# Wood to use for French Cleat



## roycebryan (Aug 14, 2010)

I have read many of the other threads regarding French Cleat but I just had a little question that I haven't been able to find a definite answer to. Any thoughts would be greatly appreciated.

I was planning on installing a French cleat system in my workshop and barn. After going to many of my local hardware store I found that all they had in the way of 3/4" Plywood was what they called hardwood plywood and cost $59 per sheet. While looking around for a while I came across 1×3×8 Premium Furring Strips (species says Spruce Pine) for $.99 each and I was not sure if this would be sufficient for any substantial weight or for even long term load bearing.
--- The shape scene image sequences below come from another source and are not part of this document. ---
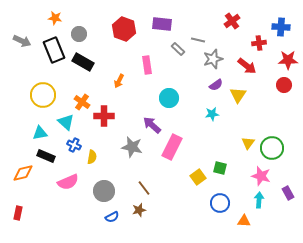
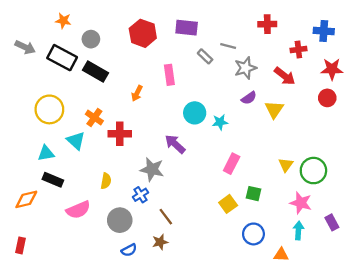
red cross: (232, 21) -> (267, 24), turned 35
black rectangle: (54, 50) -> (62, 58), turned -40
cyan star: (212, 114) -> (220, 122), moved
blue cross: (74, 145) -> (140, 195), moved, turned 32
pink rectangle: (172, 147) -> (232, 164), moved, size x0.7

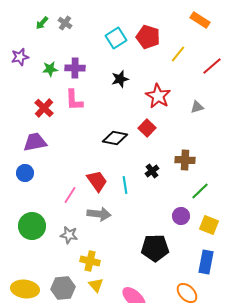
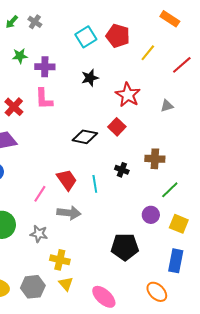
green star: (50, 69) -> (20, 56), moved
black cross: (152, 171) -> (122, 170), turned -32

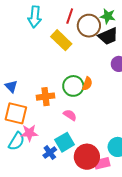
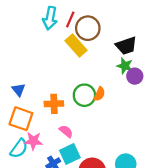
red line: (70, 16) -> (70, 20), moved
green star: (108, 16) -> (125, 66), moved
brown circle: (89, 26) -> (88, 28), moved
pink semicircle: (70, 115) -> (66, 131), moved

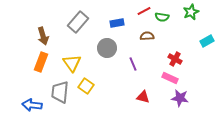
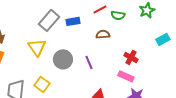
gray rectangle: (78, 22) -> (49, 20), moved
gray circle: (107, 48) -> (63, 59), moved
yellow triangle: (72, 63) -> (37, 47), moved

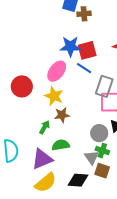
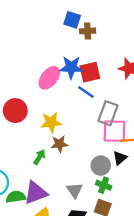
pink ellipse: (57, 71) -> (49, 78), moved
yellow star: (54, 96) -> (51, 122), turned -30
green semicircle: (61, 145) -> (16, 197), moved
gray triangle: (92, 157) -> (75, 190), moved

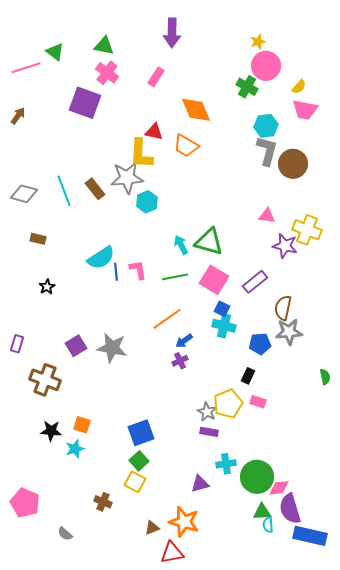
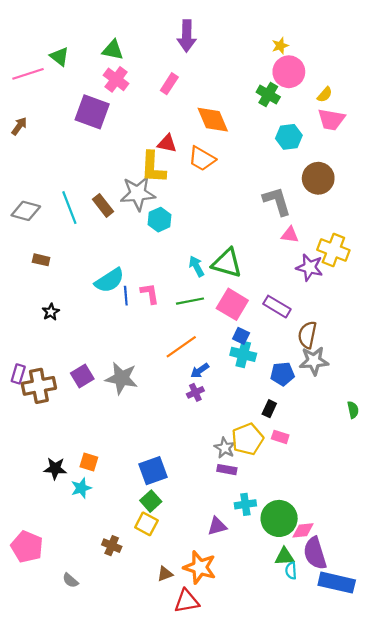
gray L-shape: (267, 151) -> (277, 201), moved, turned -32
purple rectangle: (255, 282) -> (277, 307), turned 70
brown cross: (45, 380) -> (39, 386), moved, turned -32

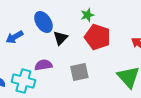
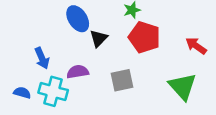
blue arrow: (14, 37) -> (42, 58), moved, turned -84

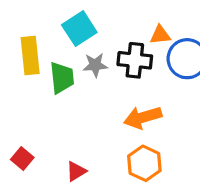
I was planning on using 3" deck boards for the screws because they are the only thing I can find in my area over 1-1/2" except drywall screws. If anybody has any ideas I would greatly appreciate it

Thanks,
Royce


----------



## lew (Feb 13, 2008)

The 1×3 will work fine. As far as anchors are concerned, it will depend on the weight of the things you plan to hang. My opinion is that 3" deck screws should hold most loads. You might consider lag screws for the heaviest weights.

Lew


----------



## skywalker01 (May 19, 2009)

I would say you could use just about anything. The main idea would be that the cleats don't slide down the wall. The main amount of pressure would be downward pressure, the angle just allows it not to slip forward and fall off the wall. As long as you're sure that the attachments/ screws will hold up the wood and item you're looking to hang, you should be fine. I used 1/2" plywood to make some the other week, I just used plenty of screws to support the cleats both on the item and on the wall piece. I've also made some cleats out of 2×4's which hold my dust collector to the wall in case I want to move it.


----------



## GrandpaE (Jun 26, 2010)

Shear strength of the fastener is important. Not all fasteners are rated the same. Lag screws are good for heavy items or there is a screw available that is used to attach ledger boards for decks to house framing. Both are good fasteners. You won't want the head to stick out so you may have to countersink. If in doubt go talk to someone in a real hardware store or lumberyard. There is nothing worse than having a cabinet fall off the wall with all your treasures in it. 
By the way a number 10 screw has a heavier shank than a number 8 and so forth.
The boards you have selected should work fine.
Just my 2 cents worth.


----------